== Segment start ==

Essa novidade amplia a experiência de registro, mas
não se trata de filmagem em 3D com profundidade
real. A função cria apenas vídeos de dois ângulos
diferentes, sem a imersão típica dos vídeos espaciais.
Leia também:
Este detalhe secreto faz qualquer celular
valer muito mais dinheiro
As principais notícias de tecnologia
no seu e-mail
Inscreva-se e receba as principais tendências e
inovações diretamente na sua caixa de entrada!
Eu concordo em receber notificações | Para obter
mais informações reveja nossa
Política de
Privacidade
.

== Segment end ==

■ Exercise
Return every line of the data above unchanged, in the same order and with the same line breaks.

■ Result below
Essa novidade amplia a experiência de registro, mas
não se trata de filmagem em 3D com profundidade
real. A função cria apenas vídeos de dois ângulos
diferentes, sem a imersão típica dos vídeos espaciais.
Leia também:
Este detalhe secreto faz qualquer celular
valer muito mais dinheiro
As principais notícias de tecnologia
no seu e-mail
Inscreva-se e receba as principais tendências e
inovações diretamente na sua caixa de entrada!
Eu concordo em receber notificações | Para obter
mais informações reveja nossa
Política de
Privacidade
.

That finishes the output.